• THE PROBLEM
Each line of data below must be printed exactly as written, with any pictures removed.

Start of DATA

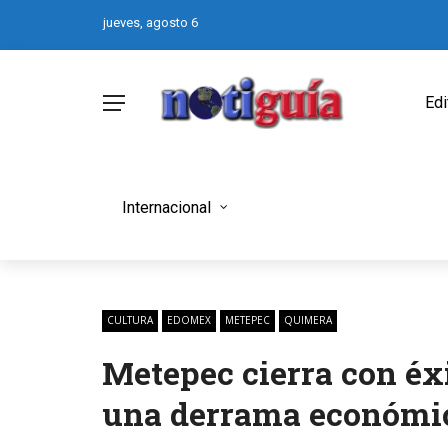
jueves, agosto 6
Edi
Internacional
CULTURA
EDOMEX
METEPEC
QUIMERA
Metepec cierra con éx
una derrama económic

End of DATA

• EXPECTED ANSWER
jueves, agosto 6
Edi
Internacional
CULTURA
EDOMEX
METEPEC
QUIMERA
Metepec cierra con éx
una derrama económic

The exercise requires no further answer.